Keesokan paginya ia beranikan diri mengulangi pertanyaan yang sama pada ibunya. "Ayah ke mana, Bu? Mengapa sampai sekarang tidak pulang-pulang? "Sampai kapan ibunya mesti berbohong pada anaknya yang hampir berusia 10 tahun itu? "Ayahmu masih sibuk di bulan! Tidak boleh diganggu!" kata ibunya agak ketus.
Si anak tidak puas dengan jawaban ibunya yang itu-itu saja. Ia mulai berani membantah. "Tapi, temanku si bidadari bilang, tidak ada siapa-siapa di bulan!"
"Apa? Bidadari?! Sejak kapan kau punya teman bidadari?

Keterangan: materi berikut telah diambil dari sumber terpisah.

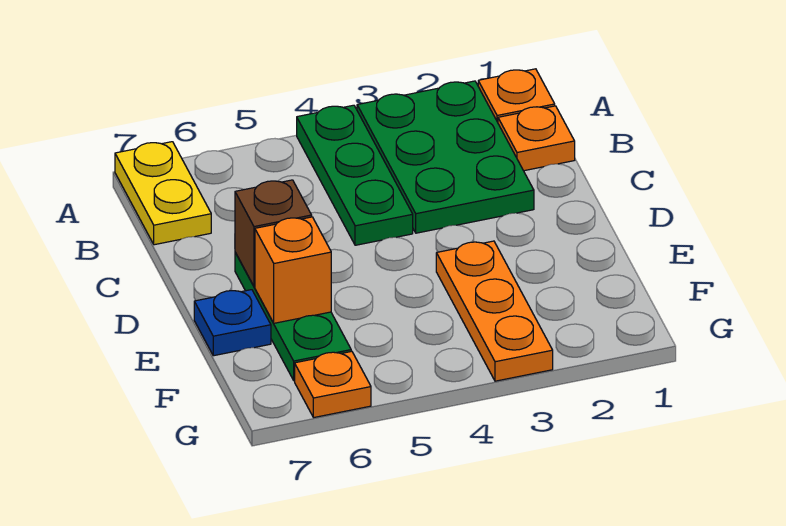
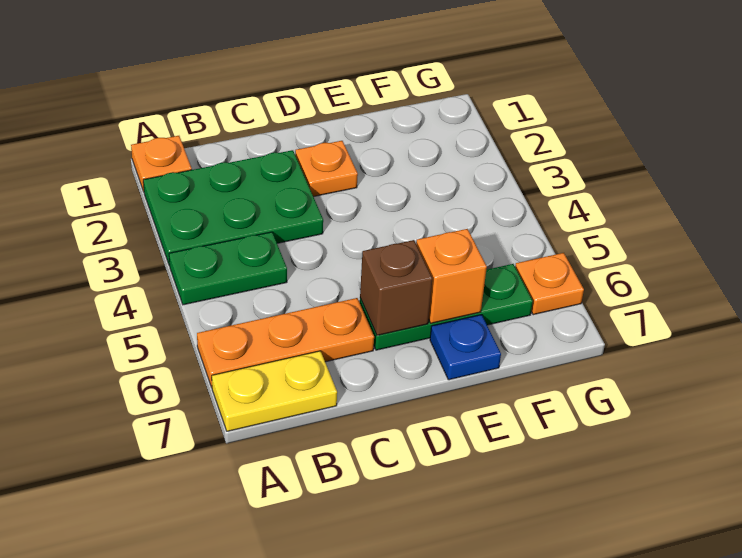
green plate A4:C4 level 1 -> green plate A4:B4 level 1
orange plate B1 level 1 -> orange plate D2 level 1
orange plate E3:G3 level 1 -> orange plate A6:C6 level 1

Kau sudah gila, ya?!" ujar ibunya kesal. "Sekarang kau mandi dan pergi sekolah. Dan, jangan ulangi lagi pertanyaan bodohmu itu! Ibu sudah capek, mengerti kau?!"
Ketika Paman pindah tugas ke Jakarta, aku pun mengikutinya, dan melanjutkan pendidikan di sana. Sebenarnya beberapa kali Paman menyuruhku mengunjungi Ibu, tapi aku tidak pernah mau dengan alasan sibuk kuliah dan mengurusi berbagai kegiatan yang menyita waktuku di sebuah lembaga swadaya masyarakat yang kudirikan bersama kawan-kawan. Aku pulang ke kampung. Sejak tadi, aku berharap menemukan kawan-kawan sepermainanku ketika masih bocah. Aku ingin mendengar kisah mereka selama aku minggat dari rumah. Tentu mereka terkejut melihat kemunculanku yang tiba-tiba. Mungkin mereka sudah beristri dan beranak. Atau mungkin mereka tidak lagi mengenaliku. Tapi, tidak satu pun kutemukan mereka. Di manakah Ole, Sindu, Arcana, Pala? Ke mana mereka pergi? Mengapa mereka tidak hadir di pura? Padahal ini odalan besar yang hanya dirayakan enam bulan sekali. Apa mereka juga telah menjadi orang-orang kualat seperti aku?
Lelah mencari mereka, aku mampir di sebuah kedai kopi yang sepi pengunjung. Belum habis kopi dalam gelas, aku dikejutkan oleh kehadiran perempuan tua yang masuk ke dalam kedai melalui pintu belakang. Rambutnya separuh memutih, namun parasnya masih membiaskan kecantikan masa lalu. Aku hapal betul bentuk tulang hidungnya yang keras dan mancung. Aku merasakan sorot mata itu masih seperti dulu, penuh pancaran luka dan dendam, entah pada apa. Aku pernah akrab dengan mata itu! Tidak salah lagi, dia ibuku.
Ibu menatapku dengan pandangan aneh dan penuh selidik yang membuat gadis penjaga kedai menjadi tidak enak padaku. Apa Ibu masih mengenaliku? Dua puluh tiga tahun telah berlalu. Aku ingin memeluk Ibu dan berlutut di kakinya. Tapi niat luhur itu kutekan kuat-kuat dalam batinku. Ibu masih menatapku seperti melihat mahluk aneh.
"Mau apa kau ke sini?" tanya Ibu, nadanya penuh curiga.
Aku terdiam. Rupanya dia masih mampu mengenaliku. Mungkin kepahitan hidup yang telah menempa ingatannya menjadi kuat.
"Bukankah di kota hidupmu telah makmur! Buat apa ke sini lagi?!" Nada bicara Ibu masih belum ramah. Agaknya Ibu masih menyimpan marah karena aku minggat dan tidak mau balik ke desa. Sekilas aku melihat gadis di sebelah Ibu kebingungan, tidak tahu apa yang mesti dilakukannya. Dia mencoba menenangkan Ibu.
"Bu, maafkan saya. Saya telah banyak mengecewakanmu. Saya ke sini mencari Ayah. Apa Ayah sudah pulang dari bulan, Bu?" Dengan perasaan campur-aduk, aku mencoba menggoda dan menyindir Ibu.
"Ayahmu sudah mati!" ujar Ibu ketus.